After the development of the Tg.rasH2 mouse at CIEA, the International Life Sciences Institute (ILSI) and their Health and Environmental Sciences Institute (HESI) conducted the first research project on the mouse in the late 1990s.
“Under the ILSI HESI project, 26-week carcinogenicity studies in Tg.rasH2 mice were conducted for 21 compounds at different facilities in the United States, Japan, and Europe,” said Paranjpe. “Since then the use of Tg.rasH2 mice began steadily and it has really taken off.”

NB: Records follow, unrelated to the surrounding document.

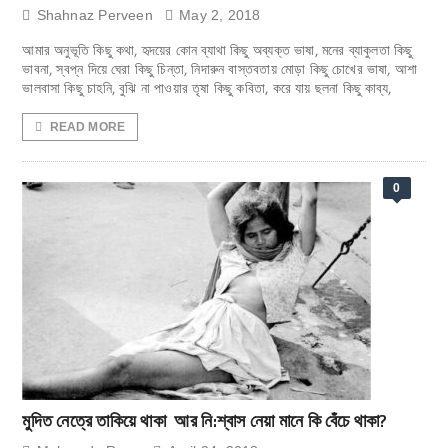
Shahnaz Perveen
May 2, 2018
আমার অনুভূতি কিছু কথা, হৃদয়ের কোন ব্যাথা কিছু অব্যক্ত ভাষা, মনের ব্যাকুলতা কিছু
ভাবনা, স্বপ্ন দিয়ে ঘেরা কিছু চিন্তা, নিদারুন বাস্তবতায় মোড়া কিছু চোখের ভাষা, আশা
ভালবাসা কিছু চাহনি, বুঝি না পাওয়ার তৃষা কিছু কবিতা, করে যায় ছলনা কিছু কাব্য,
READ MORE
0
মুদিত নেত্রে তাকিয়ে থাকা আর নি:শ্বাস নেয়া মানে কি বেঁচে থাকা?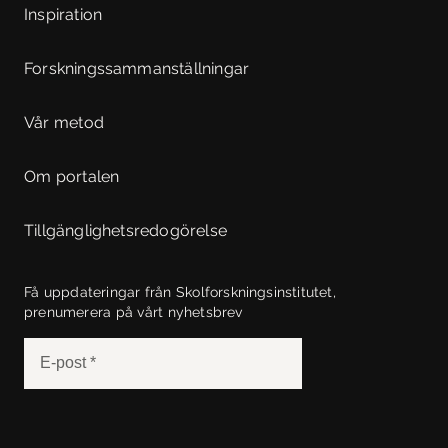
Inspiration
Forskningssammanställningar
Vår metod
Om portalen
Tillgänglighetsredogörelse
Få uppdateringar från Skolforskningsinstitutet,
prenumerera på vårt nyhetsbrev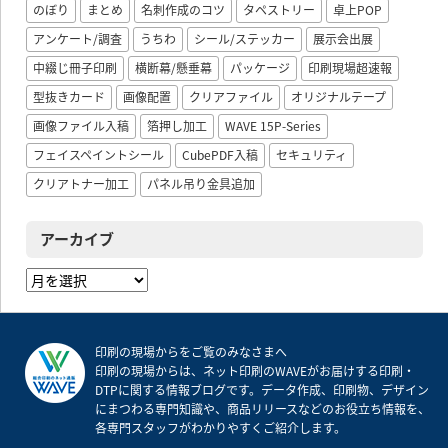
のぼり
まとめ
名刺作成のコツ
タペストリー
卓上POP
アンケート/調査
うちわ
シール/ステッカー
展示会出展
中綴じ冊子印刷
横断幕/懸垂幕
パッケージ
印刷現場超速報
型抜きカード
画像配置
クリアファイル
オリジナルテープ
画像ファイル入稿
箔押し加工
WAVE 15P-Series
フェイスペイントシール
CubePDF入稿
セキュリティ
クリアトナー加工
パネル吊り金具追加
アーカイブ
ア
ー
カ
イ
印刷の現場からをご覧のみなさまへ
ブ
印刷の現場からは、ネット印刷のWAVEがお届けする印刷・
DTPに関する情報ブログです。データ作成、印刷物、デザイン
にまつわる専門知識や、商品リリースなどのお役立ち情報を、
各専門スタッフがわかりやすくご紹介します。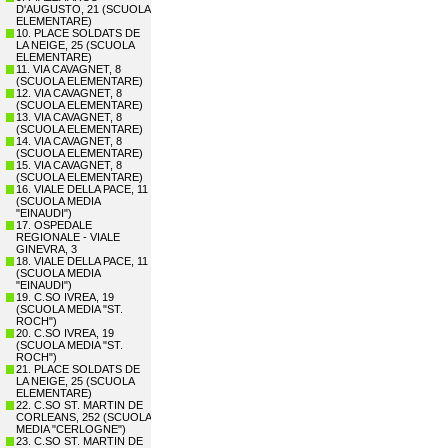
D'AUGUSTO, 21 (SCUOLA
ELEMENTARE)
10. PLACE SOLDATS DE
LA NEIGE, 25 (SCUOLA
ELEMENTARE)
11. VIA CAVAGNET, 8
(SCUOLA ELEMENTARE)
12. VIA CAVAGNET, 8
(SCUOLA ELEMENTARE)
13. VIA CAVAGNET, 8
(SCUOLA ELEMENTARE)
14. VIA CAVAGNET, 8
(SCUOLA ELEMENTARE)
15. VIA CAVAGNET, 8
(SCUOLA ELEMENTARE)
16. VIALE DELLA PACE, 11
(SCUOLA MEDIA
"EINAUDI")
17. OSPEDALE
REGIONALE - VIALE
GINEVRA, 3
18. VIALE DELLA PACE, 11
(SCUOLA MEDIA
"EINAUDI")
19. C.SO IVREA, 19
(SCUOLA MEDIA "ST.
ROCH")
20. C.SO IVREA, 19
(SCUOLA MEDIA "ST.
ROCH")
21. PLACE SOLDATS DE
LA NEIGE, 25 (SCUOLA
ELEMENTARE)
22. C.SO ST. MARTIN DE
CORLEANS, 252 (SCUOLA
MEDIA "CERLOGNE")
23. C.SO ST. MARTIN DE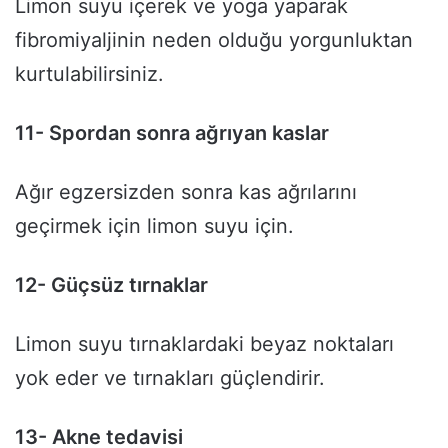
Limon suyu içerek ve yoga yaparak
fibromiyaljinin neden olduğu yorgunluktan
kurtulabilirsiniz.
11- Spordan sonra ağrıyan kaslar
Ağır egzersizden sonra kas ağrılarını
geçirmek için limon suyu için.
12- Güçsüz tırnaklar
Limon suyu tırnaklardaki beyaz noktaları
yok eder ve tırnakları güçlendirir.
13- Akne tedavisi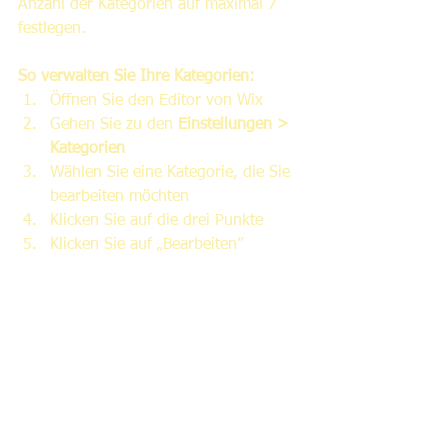
Anzahl der Kategorien auf maximal 7 
festlegen.
So verwalten Sie Ihre Kategorien:
Öffnen Sie den Editor von Wix 
Gehen Sie zu den 
Einstellungen > 
Kategorien 
Wählen Sie eine Kategorie, die Sie 
bearbeiten möchten 
Klicken Sie auf die drei Punkte 
Klicken Sie auf „Bearbeiten”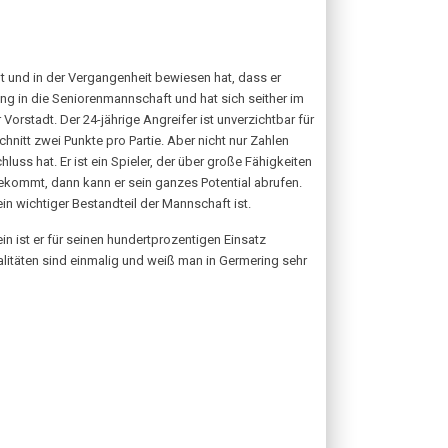
t und in der Vergangenheit bewiesen hat, dass er
ng in die Seniorenmannschaft und hat sich seither im
rstadt. Der 24-jährige Angreifer ist unverzichtbar für
nitt zwei Punkte pro Partie. Aber nicht nur Zahlen
ss hat. Er ist ein Spieler, der über große Fähigkeiten
ekommt, dann kann er sein ganzes Potential abrufen.
ein wichtiger Bestandteil der Mannschaft ist.
in ist er für seinen hundertprozentigen Einsatz
litäten sind einmalig und weiß man in Germering sehr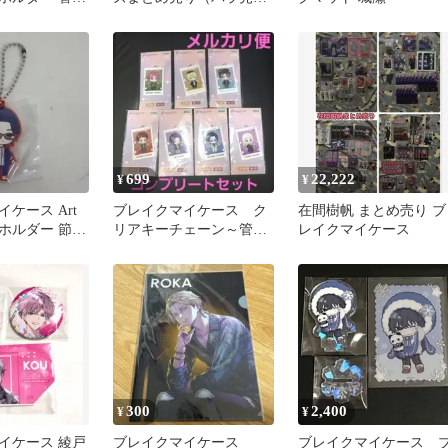
可）
699
22,222
¥
¥
ケース Art
ブレイクマイケース ク
在間樹帆 まとめ売り ブ
ホルダー 節見
リアキーチェーン～管理
レイクマイケース
部&強行部～ コンプセ
ット
300
2,400
¥
¥
イケース 綾戸
ブレイクマイケース
ブレイクマイケース 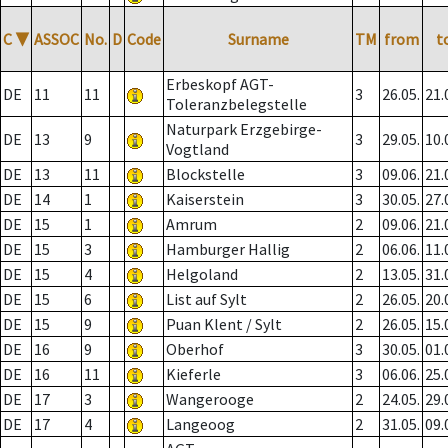
C
▼
ASSOC
No.
D
Code
Surname
TM
from
t
Erbeskopf AGT-
DE
11
11
3
26.05.
21.
Toleranzbelegstelle
Naturpark Erzgebirge-
DE
13
9
3
29.05.
10.
Vogtland
DE
13
11
Blockstelle
3
09.06.
21.
DE
14
1
Kaiserstein
3
30.05.
27.
DE
15
1
Amrum
2
09.06.
21.
DE
15
3
Hamburger Hallig
2
06.06.
11.
DE
15
4
Helgoland
2
13.05.
31.
DE
15
6
List auf Sylt
2
26.05.
20.
DE
15
9
Puan Klent / Sylt
2
26.05.
15.
DE
16
9
Oberhof
3
30.05.
01.
DE
16
11
Kieferle
3
06.06.
25.
DE
17
3
Wangerooge
2
24.05.
29.
DE
17
4
Langeoog
2
31.05.
09.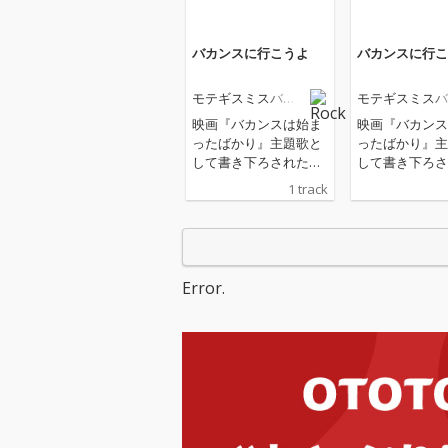
バカンスに行こうよ
バカンスに行こ
モテギスミスバン
モテギスミスバ
ド
ド
映画『バカンスは始ま
映画『バカンス
ったばかり』主題歌と
ったばかり』主
して書き下ろされた新
して書き下ろさ
曲。 木村聡志監督によ
曲。 木村聡志
1 track
るENBUゼミナール・
るENBUゼミナ
シネマプロジェクト第
シネマプロジェ
12弾作品『バカンスは
12弾作品『バ
始まったばかり』は、
始まったばかり
2026年6月19日(金)より
2026年6月19日
Error.
新宿武蔵野館ほか全国
新宿武蔵野館ほ
順次公開。
順次公開。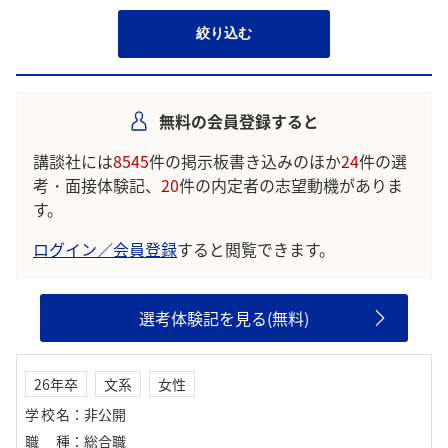
絞り込む
無料の会員登録すると
講談社には
8545
件の掲示板書き込みのほか
24
件の選
考・面接体験記、
20
件の内定者の志望動機がありま
す。
ログイン／会員登録
すると閲覧できます。
選考体験記を見る(無料)
26年卒
文系
女性
学校名
：
非公開
職種
：
総合職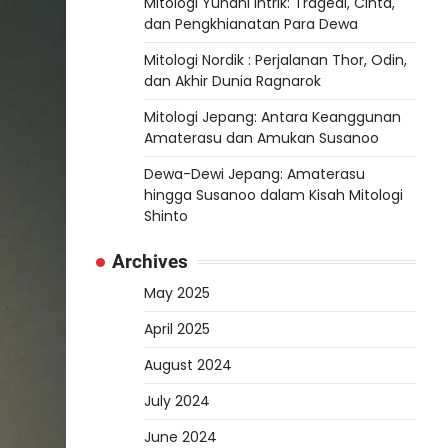
Mitologi Yunani Intrik: Tragedi, Cinta,
dan Pengkhianatan Para Dewa
Mitologi Nordik : Perjalanan Thor, Odin,
dan Akhir Dunia Ragnarok
Mitologi Jepang: Antara Keanggunan
Amaterasu dan Amukan Susanoo
Dewa-Dewi Jepang: Amaterasu
hingga Susanoo dalam Kisah Mitologi
Shinto
Archives
May 2025
April 2025
August 2024
July 2024
June 2024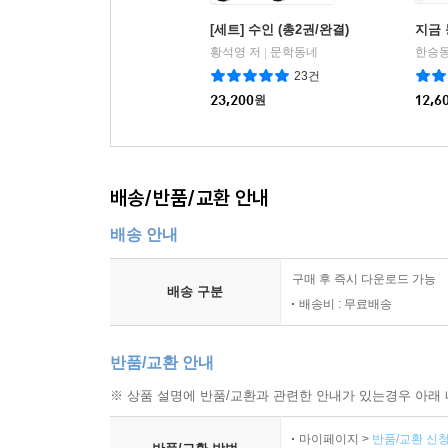
[세트] 수인 (총2권/완결)
지금
황석영 저
문학동네
한승동
|
23건
23,200
원
12,6
배송/반품/교환 안내
배송 안내
구매 후 즉시 다운로드 가능
배송 구분
배송비 : 무료배송
반품/교환 안내
※ 상품 설명에 반품/교환과 관련한 안내가 있는경우 아래 
마이페이지 >
반품/교환 신청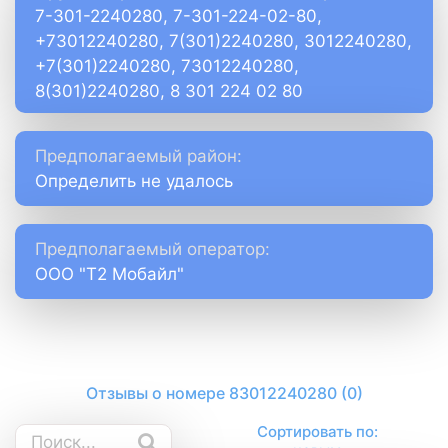
7-301-2240280, 7-301-224-02-80,
+73012240280, 7(301)2240280, 3012240280,
+7(301)2240280, 73012240280,
8(301)2240280, 8 301 224 02 80
Предполагаемый район:
Определить не удалось
Предполагаемый оператор:
ООО "Т2 Мобайл"
Отзывы о номере 83012240280 (0)
Сортировать по: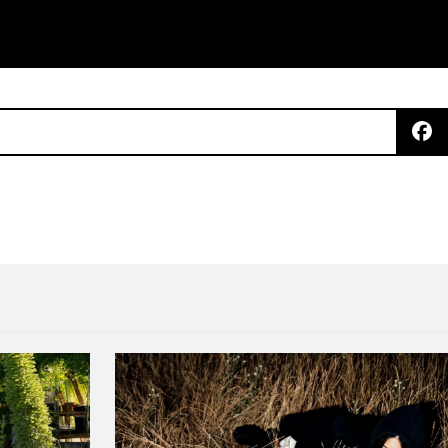
 se cubrieron del ‘Unknown Pleasures’ de Joy Divisi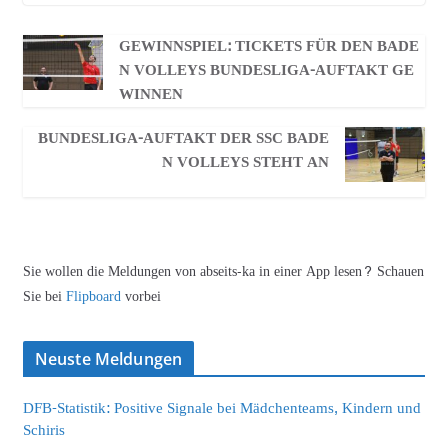
GEWINNSPIEL: TICKETS FÜR DEN BADE
N VOLLEYS BUNDESLIGA-AUFTAKT GE
WINNEN
BUNDESLIGA-AUFTAKT DER SSC BADE
N VOLLEYS STEHT AN
Sie wollen die Meldungen von abseits-ka in einer App lesen? Schauen
Sie bei
Flipboard
vorbei
Neuste Meldungen
DFB-Statistik: Positive Signale bei Mädchenteams, Kindern und
Schiris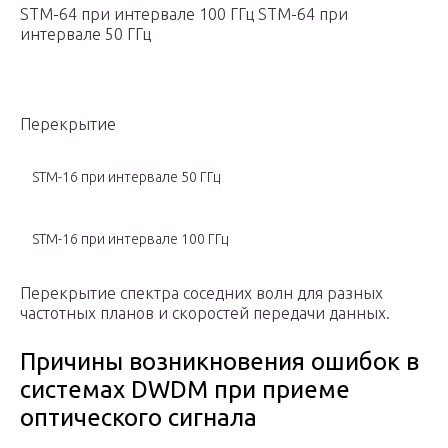
STM-64 при интервале 100 ГГц STM-64 при
интервале 50 ГГц
Перекрытие
STM-16 при интервале 50 ГГц
STM-16 при интервале 100 ГГц
Перекрытие спектра соседних волн для разных
частотных планов и скоростей передачи данных.
Причины возникновения ошибок в
системах DWDM при приеме
оптического сигнала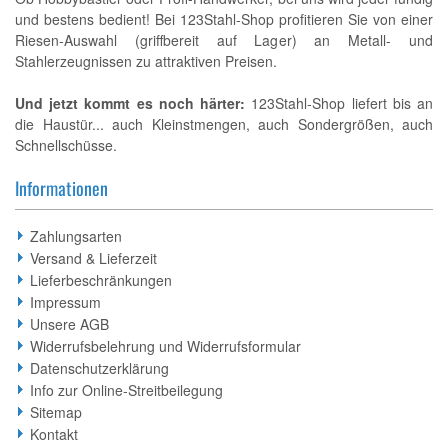
und bestens bedient! Bei 123Stahl-Shop profitieren Sie von einer
Riesen-Auswahl (griffbereit auf Lager) an Metall- und
Stahlerzeugnissen zu attraktiven Preisen.
Und jetzt kommt es noch härter:
123Stahl-Shop liefert bis an
die Haustür... auch Kleinstmengen, auch Sondergrößen, auch
Schnellschüsse.
Informationen
Zahlungsarten
Versand & Lieferzeit
Lieferbeschränkungen
Impressum
Unsere AGB
Widerrufsbelehrung und Widerrufsformular
Datenschutzerklärung
Info zur Online-Streitbeilegung
Sitemap
Kontakt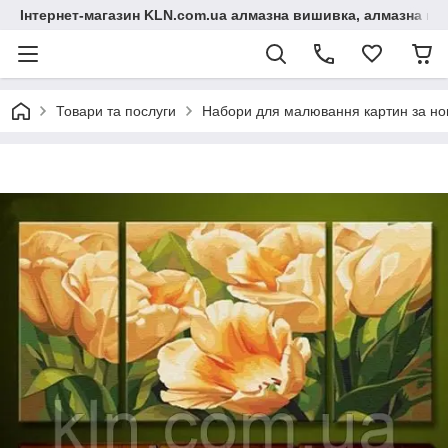
Інтернет-магазин KLN.com.ua алмазна вишивка, алмазна мо
Товари та послуги
Набори для малювання картин за н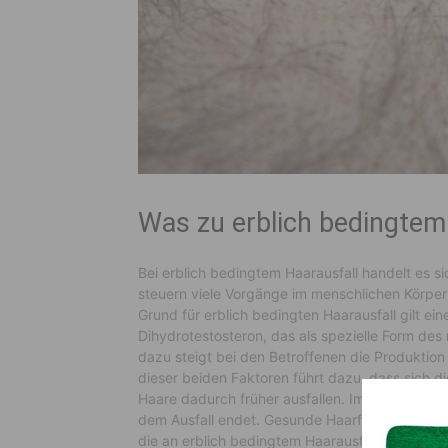
Was zu erblich bedingtem 
Bei erblich bedingtem Haarausfall handelt es 
steuern viele Vorgänge im menschlichen Körper
Grund für erblich bedingten Haarausfall gilt ei
Dihydrotestosteron, das als spezielle Form des 
dazu steigt bei den Betroffenen die Produkti
dieser beiden Faktoren führt dazu, dass sich d
Haare dadurch früher ausfallen. Im Prinzip fol
dem Ausfall endet. Gesunde Haarfollikel produ
die an erblich bedingtem Haarausfall leiden. A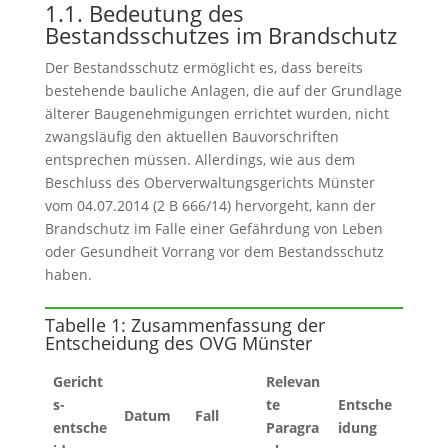
1.1. Bedeutung des
Bestandsschutzes im Brandschutz
Der Bestandsschutz ermöglicht es, dass bereits
bestehende bauliche Anlagen, die auf der Grundlage
älterer Baugenehmigungen errichtet wurden, nicht
zwangsläufig den aktuellen Bauvorschriften
entsprechen müssen. Allerdings, wie aus dem
Beschluss des Oberverwaltungsgerichts Münster
vom 04.07.2014 (2 B 666/14) hervorgeht, kann der
Brandschutz im Falle einer Gefährdung von Leben
oder Gesundheit Vorrang vor dem Bestandsschutz
haben.
Tabelle 1: Zusammenfassung der
Entscheidung des OVG Münster
Gericht
Relevan
s-
te
Entsche
Datum
Fall
entsche
Paragra
idung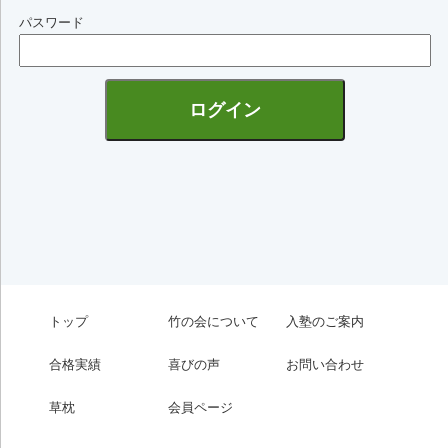
パスワード
トップ
竹の会について
入塾のご案内
合格実績
喜びの声
お問い合わせ
草枕
会員ページ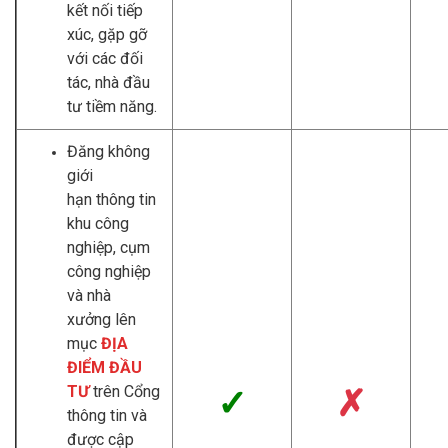
kết nối tiếp
xúc, gặp gỡ
với các đối
tác, nhà đầu
tư tiềm năng.
Đăng không
giới
hạn thông tin
khu công
nghiệp, cụm
công nghiệp
và nhà
xưởng lên
mục
ĐỊA
ĐIỂM ĐẦU
TƯ
trên Cổng
✓
✗
thông tin và
được cập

Currently 75 percent of carcinogenicity studies now use these mice. Only 25 Tg.rasH2 mice per group are needed in their studies, as opposed to at least 50 conventional mice per group on a standard 2 year carcinogenicity study. The mice respond more quickly to carcinogens, so the tests only take six months as opposed to two years.
The improved research model uses fewer animals, fewer resources, and takes less time than traditional models, conforming nicely to two of Russell and Burch’s Three R’s for ethical animal research (Replacement, Reduction and Refinement). Paranjpe says that the Tg.rasH2 mice even experience lower mortality and lower incidence of spontaneous tumors, improving the outcome for both the mice and the drug developers.
There is always room for more research, regardless of the obvious benefits of Tg.rasH2 mice. In the next few years, Paranjpe and his colleagues plan to collect and compile additional data and presenting their findings at conferences and in journals.
Paranjpe’s work on the mice was acknowledged in 2016 by the Association for Assessment and Accreditation of Laboratory Animal Care International (AAALAC), a nonprofit devoted to the humane treatment of lab animals. They presented him with the Global 3R’s award for North America for his research on Tg.rasH2 mice, which involved a thorough review of 29 carcinogenicity studies performed with the mice. His research concluded that fewer mice were needed in future studies, reducing the number of required animals by 25 percent, and increasing the reliability and human applicability of study results.